Hearing: June 12, 2001 Judgment: March 8, 2002
- Citations: 2002 SCC 23, [2002] 1 SCR 769
- Docket No.: 27427
- Ruling: appeal dismissed

Court membership
- Chief Justice: Beverley McLachlin Puisne Justices: Charles Gonthier, Frank Iacobucci, John C. Major, Michel Bastarache, Ian Binnie, Louise Arbour, Louis LeBel, Marie Deschamps

Reasons given
- Majority: Bastarache J
- Concurrence: Arbour J
- Dissent: McLachlin CJ and L'Heureux‑Dubé J

Laws applied
- Law v Canada (Minister of Employment and Immigration), [1999] 1 SCR 497

= Lavoie v Canada =

Lavoie v Canada, [2002] 1 SCR 769, 2002 SCC 23 is a leading decision of the Supreme Court of Canada on whether preference on basis of citizenship infringed equality guarantee under section 15(1) of the Canadian Charter of Rights and Freedoms. The Court found that the federal Public Service Employment Act (PSEA), which gave preference to citizens when referring to departments, was discriminatory. The violation was saved under section 1 of the Charter as a reasonable limitation on equality rights.

==Background==
Several foreign nationals applied to the federal government for employment. Section 16(4)(c) of the PSEA gave preference to Canadian citizens when allocating applicants to different departments. The foreign nationals applied to the Federal Court of Canada to strike out the provision. The Federal Court held the provision violated section 15 but was saved by section 1. The Federal Court of Appeal upheld the decision.

==Reasons of the court==
Bastarache J wrote for the majority in upholding the provision. In his application of the Law test for section 15, he noted that by creating the distinction between citizen and foreign national, Parliament was placing an additional burden on already disadvantaged group. He said that it was well settled that foreign nationals are a group that do suffer from stereotypes, marginalization, and historical disadvantage, but the Act does not attempt to compensate for this.

Bastarache J spent some time considering the element of "dignity" introduced in Law v Canada (Minister of Employment and Immigration). The dignity inquiry requires the subjective view of the claimant to be rationally grounded in circumstances that a reasonable would share that experience.

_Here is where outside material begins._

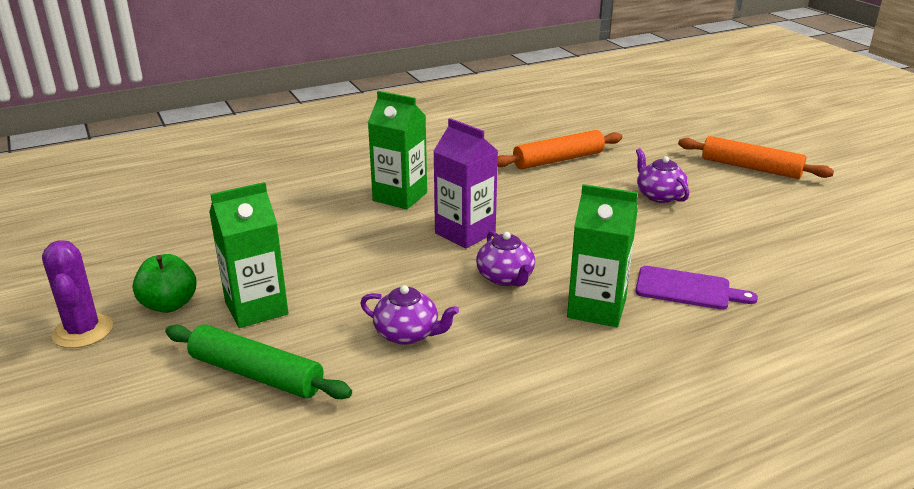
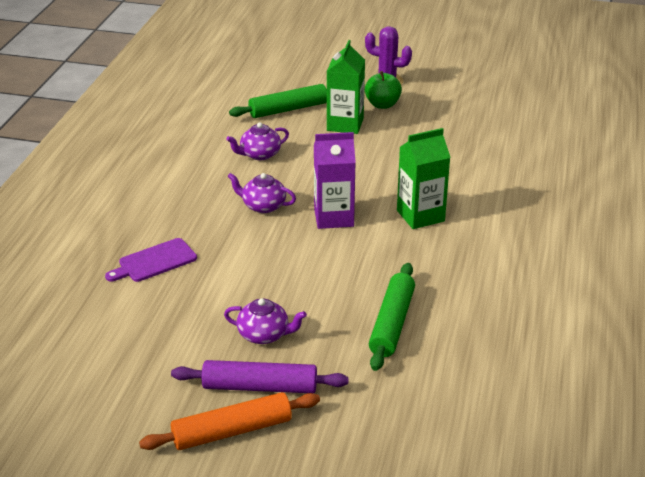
camera: 130 degrees right, 5 degrees up
orange rolling pin [497,130,622,169] -> green rolling pin [369,263,415,371]
green carton [567,184,638,327] -> none
none -> purple rolling pin [171,360,349,393]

He found that denial of professional development impacted a significant element of the fundamental right of choice. On the section 1 analysis, Bastarache J considered the positive goals of the provision. He saw merit in having a law that encouraged naturalization and increased the value of citizenship. He further observed that the negative impact of the exclusion was sufficiently small to warrant justification by the valuable objective.